Type out each record word for word. Pictures stay out.

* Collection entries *
▶
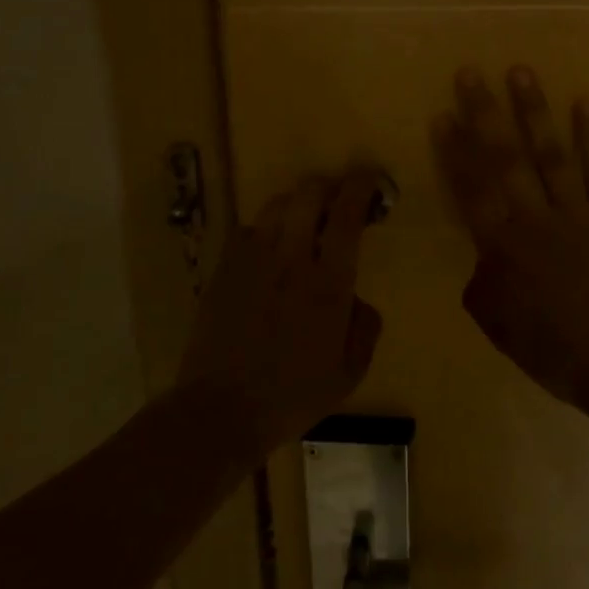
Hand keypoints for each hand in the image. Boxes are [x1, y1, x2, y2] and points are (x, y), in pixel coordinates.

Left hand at [178, 170, 383, 459]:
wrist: (220, 410)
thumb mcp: (349, 373)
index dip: (360, 188)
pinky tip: (267, 250)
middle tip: (336, 198)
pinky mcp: (224, 268)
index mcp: (328, 283)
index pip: (346, 216)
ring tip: (301, 220)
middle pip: (308, 195)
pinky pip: (248, 230)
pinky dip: (264, 230)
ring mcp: (253, 260)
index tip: (368, 178)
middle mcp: (291, 259)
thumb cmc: (292, 396)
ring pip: (276, 205)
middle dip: (327, 186)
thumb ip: (365, 328)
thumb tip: (358, 299)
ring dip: (295, 204)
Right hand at [434, 67, 588, 409]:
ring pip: (550, 153)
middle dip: (484, 114)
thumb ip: (482, 282)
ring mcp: (577, 213)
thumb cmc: (554, 351)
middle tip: (470, 73)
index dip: (454, 151)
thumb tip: (483, 255)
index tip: (442, 115)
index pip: (471, 190)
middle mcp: (535, 219)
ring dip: (534, 111)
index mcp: (503, 248)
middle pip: (504, 159)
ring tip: (521, 72)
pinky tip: (584, 103)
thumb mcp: (498, 325)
◀
* Reply to the exercise *
Hand keypoints for each hand in the image. Boxes are [x1, y1, x2, y2] and points are (x, y), in pixel coordinates.

Left hand at [178, 170, 383, 459]:
wrist: (220, 410)
thumb mcp: (349, 373)
index dip: (360, 188)
pinky tip: (267, 250)
middle tip: (336, 198)
pinky mcp: (224, 268)
index mcp: (328, 283)
index pip: (346, 216)
ring tip: (301, 220)
middle pip: (308, 195)
pinky pip: (248, 230)
pinky dip: (264, 230)
ring mcp: (253, 260)
index tip: (368, 178)
middle mcp: (291, 259)
thumb cmc: (292, 396)
ring pip: (276, 205)
middle dip: (327, 186)
thumb ip: (365, 328)
thumb tip: (358, 299)
ring dip: (295, 204)
Right hand at [434, 67, 588, 409]:
ring pip: (550, 153)
middle dip: (484, 114)
thumb ip: (482, 282)
ring mcp: (577, 213)
thumb cmc: (554, 351)
middle tip: (470, 73)
index dip: (454, 151)
thumb tip: (483, 255)
index tip: (442, 115)
index pip: (471, 190)
middle mcp: (535, 219)
ring dip: (534, 111)
index mcp: (503, 248)
middle pip: (504, 159)
ring tip: (521, 72)
pinky tip: (584, 103)
thumb mcp: (498, 325)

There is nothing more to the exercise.